We've all heard warnings about protecting your private information. But throwing away your computer can be as risky as throwing away your wallet with all your credit cards and personal ID inside. That's because data could still be on your hard drive.
You may have wanted to take a hammer to your computer at one time or another, but it may actually be a good idea if you're about to replace it with a bigger, better model.
Mark McLaughlin, Computer Forensics International says, "Your personal data is at risk when somebody resells a machine."
Just ask Todd Baitsholts. He has an old computer he wants to give to charity. First... he reformats the hard drive, then he reinstalls Windows.
"We hope to erase all the data and not have it accessible to anyone."
That should do it, right? To find out... Todd agrees to let computer expert Kevin Kranz take a look at the machine. Here's what he found, old invoices... financial data... a treasure trove for someone who might have identity theft on his mind.
"It took me about 35 to 40 minutes to get this data."
The list of recovered files takes up pages and pages.
Baitsholts: "It's surprising that they were able to get this much information off of there."
McLaughlin says, "A file is never really deleted until it's overwritten, and that's a very fundamental issue in computer forensics."
McLaughlin is sounding the alarm after he tested eight hard drives purchased at second hand shops around the country.
"We found some unbelievable things. Credit card numbers, social security numbers of celebrities, of Oscar winning actors."
Even at a graveyard for government computers... we selected three discarded hard drives at random and had them tested. Guess what.
"All this is data off of that disk."
There's un deleted data galore. So, how can you protect your data? Reformatting doesn't do it.

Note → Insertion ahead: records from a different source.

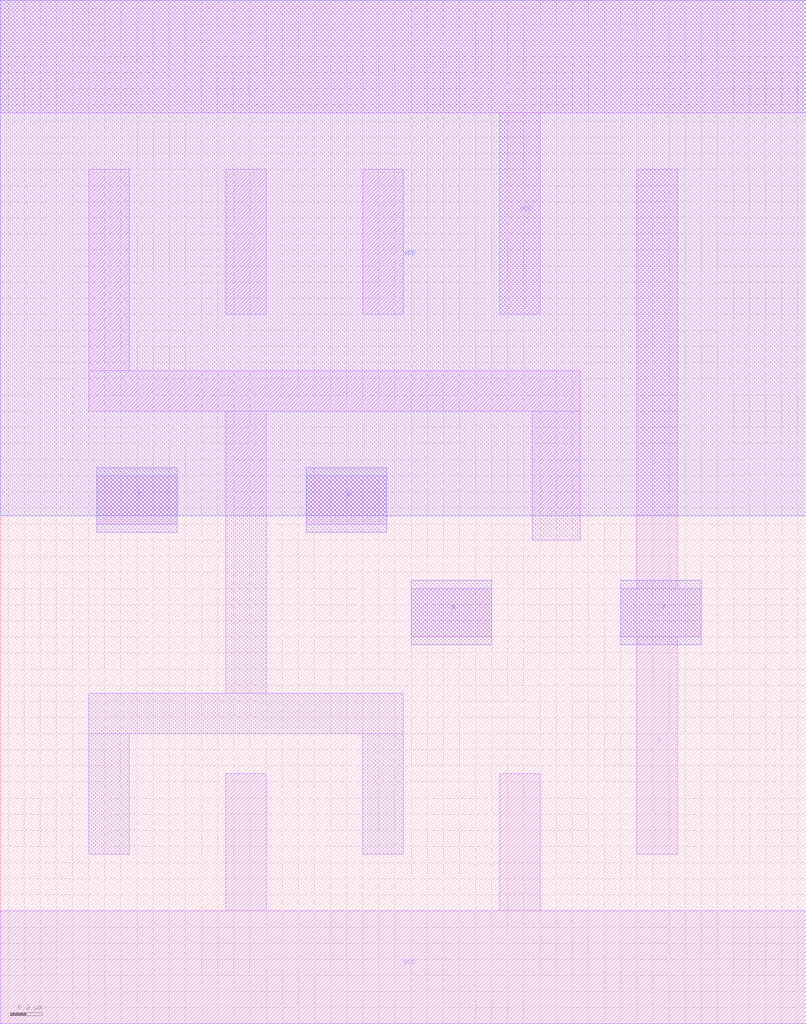
<source format=lef>
VERSION 5.7 ;
  NOWIREEXTENSIONATPIN ON ;
  DIVIDERCHAR "/" ;
  BUSBITCHARS "[]" ;
MACRO gf180mcu_osu_sc_gp9t3v3__or3_1
  CLASS CORE ;
  FOREIGN gf180mcu_osu_sc_gp9t3v3__or3_1 ;
  ORIGIN -5.250 0.000 ;
  SIZE 5.000 BY 6.350 ;
  SYMMETRY XY ;
  SITE gf180mcu_osu_sc_gp9t3v3 ;
  PIN A
    ANTENNAGATEAREA 0.765000 ;
    PORT
      LAYER Metal1 ;
        RECT 7.800 2.400 8.300 2.700 ;
      LAYER Metal2 ;
        RECT 7.800 2.350 8.300 2.750 ;
    END
  END A
  PIN B
    ANTENNAGATEAREA 0.765000 ;
    PORT
      LAYER Metal1 ;
        RECT 7.150 3.100 7.650 3.400 ;
      LAYER Metal2 ;
        RECT 7.150 3.050 7.650 3.450 ;
    END
  END B
  PIN C
    ANTENNAGATEAREA 0.765000 ;
    PORT
      LAYER Metal1 ;
        RECT 5.850 3.100 6.350 3.400 ;
      LAYER Metal2 ;
        RECT 5.850 3.050 6.350 3.450 ;
    END
  END C
  PIN VDD
    USE POWER ;
    PORT
      LAYER Nwell ;
        RECT 5.250 3.150 10.250 6.350 ;
      LAYER Metal1 ;
        RECT 5.250 5.650 10.250 6.350 ;
        RECT 8.350 4.400 8.600 5.650 ;
    END
  END VDD
  PIN Y
    ANTENNADIFFAREA 1.275000 ;
    PORT
      LAYER Metal1 ;
        RECT 9.200 2.700 9.450 5.300 ;
        RECT 9.100 2.400 9.600 2.700 ;
        RECT 9.200 1.050 9.450 2.400 ;
      LAYER Metal2 ;
        RECT 9.100 2.350 9.600 2.750 ;
    END
  END Y
  PIN VSS
    USE GROUND ;
    PORT
      LAYER Metal1 ;
        RECT 6.650 0.700 6.900 1.550 ;
        RECT 8.350 0.700 8.600 1.550 ;
        RECT 5.250 0.000 10.250 0.700 ;
    END
  END VSS
  OBS
      LAYER Metal1 ;
        RECT 5.800 4.050 6.050 5.300 ;
        RECT 6.650 4.400 6.900 5.300 ;
        RECT 7.500 4.400 7.750 5.300 ;
        RECT 5.800 3.800 8.850 4.050 ;
        RECT 6.650 2.050 6.900 3.800 ;
        RECT 8.550 3.000 8.850 3.800 ;
        RECT 5.800 1.800 7.750 2.050 ;
        RECT 5.800 1.050 6.050 1.800 ;
        RECT 7.500 1.050 7.750 1.800 ;
  END
END gf180mcu_osu_sc_gp9t3v3__or3_1
END LIBRARY


</source>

"It makes the file inactive. But the file contents are still there."
And while erasing data magnetically helps scramble the files... even it is not fool proof.
"What they should do first is they should wipe the drive."
You can buy software that scans the disc and bit by bit overwrites the old data, but the best method for making that data disappear, according to McLaughlin, is both free and easy.
"What I recommend is taking the drive out of the machine and taking a drill and running a drill through it several times."